Crystal data sheets generally just give a maximum ESR value. I'm
interested in how ESR changes over temperature - has anyone seen papers
or data sheets that show this, or a mathematical model that includes it?

-- Mike --
 
T

Tom Bruhns

Crystal data sheets generally just give a maximum ESR value. I'm
interested in how ESR changes over temperature - has anyone seen papers
or data sheets that show this, or a mathematical model that includes it?

-- Mike --

Since it's more likely the crystal Q that's interesting, try searching
on "crystal Q vs temp". You will find papers about that.

Cheers,
Tom
 
W

whit3rd

I vaguely recall (from 30 years ago) doing temperature runs of various
crystals in a fixture.  While we were primarily interested in their
frequency versus temp characteristic, I also recorded the series
resistance.  The series resistance varied wildly over the production
lots received from the vendors, but each crystal was fairly stable
over temperature.  I vaguely recall that it was almost linear, with a
slight decrease in series resistance with increasing temperature.
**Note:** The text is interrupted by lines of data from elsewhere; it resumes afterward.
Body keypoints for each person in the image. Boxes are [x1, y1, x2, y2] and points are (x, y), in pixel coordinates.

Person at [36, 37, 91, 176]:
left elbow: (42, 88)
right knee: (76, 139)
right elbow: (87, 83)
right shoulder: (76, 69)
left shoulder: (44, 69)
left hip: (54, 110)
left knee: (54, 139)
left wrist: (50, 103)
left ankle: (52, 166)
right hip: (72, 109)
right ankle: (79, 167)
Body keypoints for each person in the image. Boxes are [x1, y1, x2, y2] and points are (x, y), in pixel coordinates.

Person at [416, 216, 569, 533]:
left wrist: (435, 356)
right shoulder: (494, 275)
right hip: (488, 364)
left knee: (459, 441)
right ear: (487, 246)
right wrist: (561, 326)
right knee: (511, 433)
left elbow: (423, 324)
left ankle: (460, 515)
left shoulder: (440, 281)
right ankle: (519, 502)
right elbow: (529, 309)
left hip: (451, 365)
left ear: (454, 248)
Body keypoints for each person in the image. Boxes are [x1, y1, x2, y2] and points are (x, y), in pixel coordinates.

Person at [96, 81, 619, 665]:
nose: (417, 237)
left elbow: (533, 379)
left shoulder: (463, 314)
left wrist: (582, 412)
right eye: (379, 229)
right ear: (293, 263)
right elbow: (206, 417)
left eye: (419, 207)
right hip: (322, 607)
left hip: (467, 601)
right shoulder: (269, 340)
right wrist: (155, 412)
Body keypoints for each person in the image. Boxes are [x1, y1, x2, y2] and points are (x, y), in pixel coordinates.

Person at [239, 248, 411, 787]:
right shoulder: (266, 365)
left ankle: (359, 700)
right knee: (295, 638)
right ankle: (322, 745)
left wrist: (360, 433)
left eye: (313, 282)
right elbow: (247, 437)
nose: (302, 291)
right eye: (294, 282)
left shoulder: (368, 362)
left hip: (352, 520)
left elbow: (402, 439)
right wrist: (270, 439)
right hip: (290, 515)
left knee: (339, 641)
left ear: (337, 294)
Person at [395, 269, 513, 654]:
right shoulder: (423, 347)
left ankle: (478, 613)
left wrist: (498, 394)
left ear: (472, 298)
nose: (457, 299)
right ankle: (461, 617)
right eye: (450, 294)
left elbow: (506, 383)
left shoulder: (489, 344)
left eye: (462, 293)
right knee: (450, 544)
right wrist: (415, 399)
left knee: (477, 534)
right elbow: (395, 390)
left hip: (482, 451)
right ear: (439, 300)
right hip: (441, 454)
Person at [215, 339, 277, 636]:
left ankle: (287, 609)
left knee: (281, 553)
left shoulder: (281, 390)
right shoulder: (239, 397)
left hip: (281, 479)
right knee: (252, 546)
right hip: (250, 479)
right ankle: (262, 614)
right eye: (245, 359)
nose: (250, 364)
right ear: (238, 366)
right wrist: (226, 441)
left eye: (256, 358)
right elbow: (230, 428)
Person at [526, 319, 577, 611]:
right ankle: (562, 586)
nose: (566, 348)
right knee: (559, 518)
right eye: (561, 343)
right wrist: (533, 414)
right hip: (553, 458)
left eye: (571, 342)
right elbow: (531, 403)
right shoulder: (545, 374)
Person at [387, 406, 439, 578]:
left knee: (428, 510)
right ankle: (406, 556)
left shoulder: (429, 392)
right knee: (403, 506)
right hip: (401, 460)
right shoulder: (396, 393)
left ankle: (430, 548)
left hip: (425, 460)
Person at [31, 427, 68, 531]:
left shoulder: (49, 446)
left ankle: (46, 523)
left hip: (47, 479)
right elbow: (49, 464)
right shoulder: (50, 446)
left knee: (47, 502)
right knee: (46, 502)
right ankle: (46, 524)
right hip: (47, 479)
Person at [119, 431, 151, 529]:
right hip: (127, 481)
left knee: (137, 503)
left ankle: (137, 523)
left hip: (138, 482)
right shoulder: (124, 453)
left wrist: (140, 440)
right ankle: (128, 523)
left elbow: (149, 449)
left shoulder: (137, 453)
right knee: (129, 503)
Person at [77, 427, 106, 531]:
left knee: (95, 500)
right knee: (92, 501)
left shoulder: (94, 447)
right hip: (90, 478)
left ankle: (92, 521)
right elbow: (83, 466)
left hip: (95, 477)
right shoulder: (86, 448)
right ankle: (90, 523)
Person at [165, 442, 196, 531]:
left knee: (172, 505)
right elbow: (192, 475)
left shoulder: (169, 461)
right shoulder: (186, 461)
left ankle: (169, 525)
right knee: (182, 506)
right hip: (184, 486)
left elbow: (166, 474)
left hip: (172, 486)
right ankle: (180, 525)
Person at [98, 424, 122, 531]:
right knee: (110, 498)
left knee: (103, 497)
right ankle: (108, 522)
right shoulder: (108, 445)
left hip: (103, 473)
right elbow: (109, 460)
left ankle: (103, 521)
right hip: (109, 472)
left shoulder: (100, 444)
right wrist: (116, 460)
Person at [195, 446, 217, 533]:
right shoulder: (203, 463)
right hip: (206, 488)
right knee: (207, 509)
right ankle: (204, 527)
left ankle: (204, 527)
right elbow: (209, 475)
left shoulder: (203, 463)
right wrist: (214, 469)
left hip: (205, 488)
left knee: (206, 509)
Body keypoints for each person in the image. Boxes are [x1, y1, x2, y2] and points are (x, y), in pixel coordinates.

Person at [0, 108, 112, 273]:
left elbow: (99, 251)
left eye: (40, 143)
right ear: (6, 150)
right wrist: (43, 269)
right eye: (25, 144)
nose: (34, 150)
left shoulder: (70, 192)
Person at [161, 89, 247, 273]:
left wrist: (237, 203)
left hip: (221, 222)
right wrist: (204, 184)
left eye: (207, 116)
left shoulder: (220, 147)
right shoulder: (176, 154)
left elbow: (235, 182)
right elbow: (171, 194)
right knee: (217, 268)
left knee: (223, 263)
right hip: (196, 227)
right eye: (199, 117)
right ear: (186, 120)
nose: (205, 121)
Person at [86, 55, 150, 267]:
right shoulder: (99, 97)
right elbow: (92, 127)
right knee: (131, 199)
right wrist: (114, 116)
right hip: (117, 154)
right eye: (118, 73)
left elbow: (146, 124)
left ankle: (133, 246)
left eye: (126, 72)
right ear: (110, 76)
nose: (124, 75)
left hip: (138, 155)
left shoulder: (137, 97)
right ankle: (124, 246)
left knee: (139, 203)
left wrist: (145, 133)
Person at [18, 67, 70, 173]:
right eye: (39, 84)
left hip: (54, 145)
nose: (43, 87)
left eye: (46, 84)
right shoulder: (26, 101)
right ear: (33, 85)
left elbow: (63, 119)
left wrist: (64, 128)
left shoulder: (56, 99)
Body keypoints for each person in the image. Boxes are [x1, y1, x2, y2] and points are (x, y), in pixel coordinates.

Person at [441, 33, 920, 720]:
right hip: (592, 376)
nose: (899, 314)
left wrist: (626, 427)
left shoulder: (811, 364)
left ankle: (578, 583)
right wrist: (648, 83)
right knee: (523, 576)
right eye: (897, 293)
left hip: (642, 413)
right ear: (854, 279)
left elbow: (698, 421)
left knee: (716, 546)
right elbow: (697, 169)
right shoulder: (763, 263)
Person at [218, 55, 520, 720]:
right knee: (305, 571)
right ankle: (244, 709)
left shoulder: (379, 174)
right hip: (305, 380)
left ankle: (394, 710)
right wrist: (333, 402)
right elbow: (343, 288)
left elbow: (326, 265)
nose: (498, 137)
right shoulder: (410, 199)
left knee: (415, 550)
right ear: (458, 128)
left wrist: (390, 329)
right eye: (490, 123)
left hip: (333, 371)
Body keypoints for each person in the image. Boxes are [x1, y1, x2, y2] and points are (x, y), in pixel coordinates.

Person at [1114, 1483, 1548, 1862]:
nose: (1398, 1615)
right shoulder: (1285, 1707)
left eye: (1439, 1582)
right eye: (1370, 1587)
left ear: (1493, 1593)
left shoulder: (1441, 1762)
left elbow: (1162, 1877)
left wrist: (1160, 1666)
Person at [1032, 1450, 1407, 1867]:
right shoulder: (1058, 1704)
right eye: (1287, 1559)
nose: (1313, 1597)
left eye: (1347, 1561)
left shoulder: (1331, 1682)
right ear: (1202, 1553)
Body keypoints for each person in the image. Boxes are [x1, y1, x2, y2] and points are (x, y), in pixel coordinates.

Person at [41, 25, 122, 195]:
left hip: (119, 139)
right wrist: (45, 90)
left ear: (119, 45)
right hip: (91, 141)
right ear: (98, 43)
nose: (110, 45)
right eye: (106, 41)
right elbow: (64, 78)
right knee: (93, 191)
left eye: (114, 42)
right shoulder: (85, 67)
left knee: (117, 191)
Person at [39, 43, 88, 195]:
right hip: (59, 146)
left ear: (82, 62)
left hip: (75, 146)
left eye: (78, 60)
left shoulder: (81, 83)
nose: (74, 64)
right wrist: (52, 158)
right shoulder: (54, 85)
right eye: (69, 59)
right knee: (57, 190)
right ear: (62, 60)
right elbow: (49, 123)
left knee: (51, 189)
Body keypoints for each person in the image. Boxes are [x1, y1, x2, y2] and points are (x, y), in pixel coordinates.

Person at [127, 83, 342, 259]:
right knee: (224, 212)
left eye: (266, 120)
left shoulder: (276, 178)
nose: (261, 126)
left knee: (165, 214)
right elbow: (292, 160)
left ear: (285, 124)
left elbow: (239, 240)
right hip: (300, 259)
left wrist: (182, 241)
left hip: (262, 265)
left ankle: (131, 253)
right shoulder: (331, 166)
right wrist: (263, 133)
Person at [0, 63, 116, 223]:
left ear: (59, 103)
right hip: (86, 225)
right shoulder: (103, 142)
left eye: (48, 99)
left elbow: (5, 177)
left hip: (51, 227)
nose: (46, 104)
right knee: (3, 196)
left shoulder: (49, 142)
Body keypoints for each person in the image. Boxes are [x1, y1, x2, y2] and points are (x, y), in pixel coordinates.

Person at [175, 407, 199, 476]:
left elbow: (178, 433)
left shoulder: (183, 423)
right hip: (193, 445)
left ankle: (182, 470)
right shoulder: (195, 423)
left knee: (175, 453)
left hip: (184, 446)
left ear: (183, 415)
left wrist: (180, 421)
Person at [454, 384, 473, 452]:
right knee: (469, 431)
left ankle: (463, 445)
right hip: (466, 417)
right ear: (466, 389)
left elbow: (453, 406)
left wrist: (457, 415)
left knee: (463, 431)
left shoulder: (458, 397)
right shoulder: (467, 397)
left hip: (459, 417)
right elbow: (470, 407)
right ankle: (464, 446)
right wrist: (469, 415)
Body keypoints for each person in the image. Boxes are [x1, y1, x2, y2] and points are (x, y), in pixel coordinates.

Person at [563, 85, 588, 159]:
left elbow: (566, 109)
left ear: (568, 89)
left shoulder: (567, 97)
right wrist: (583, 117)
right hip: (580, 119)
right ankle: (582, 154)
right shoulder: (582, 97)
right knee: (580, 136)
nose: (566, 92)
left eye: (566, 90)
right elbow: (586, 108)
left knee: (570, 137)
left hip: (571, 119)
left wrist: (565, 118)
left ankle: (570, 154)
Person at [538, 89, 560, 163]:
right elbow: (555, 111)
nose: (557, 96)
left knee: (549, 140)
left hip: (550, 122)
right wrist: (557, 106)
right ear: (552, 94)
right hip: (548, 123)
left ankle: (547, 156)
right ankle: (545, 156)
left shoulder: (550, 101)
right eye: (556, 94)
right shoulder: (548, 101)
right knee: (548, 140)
The normal quartz processing includes some water-cooled
grinding and polishing; it turns out that OH radical contamination
can dominate the internal losses. The effect, as I recall,
is minimized at elevated temperature (80 C or so?).
I dimly remember Hughes corporation was involved in making
artificial quartz crystals, and found that growth
in water caused the artificial quartz to be inferior to natural.
Alas, this was 20 years ago, it'd take a search for 'alpha SiO2'
in a good library to find a reference.
 
T

Tim Williams

whit3rd said:
I dimly remember Hughes corporation was involved in making
artificial quartz crystals, and found that growth
in water caused the artificial quartz to be inferior to natural.

Which natural quartz? Quartz grows from igneous melts (granite) and
hydrothermal action (the artificial process is similar).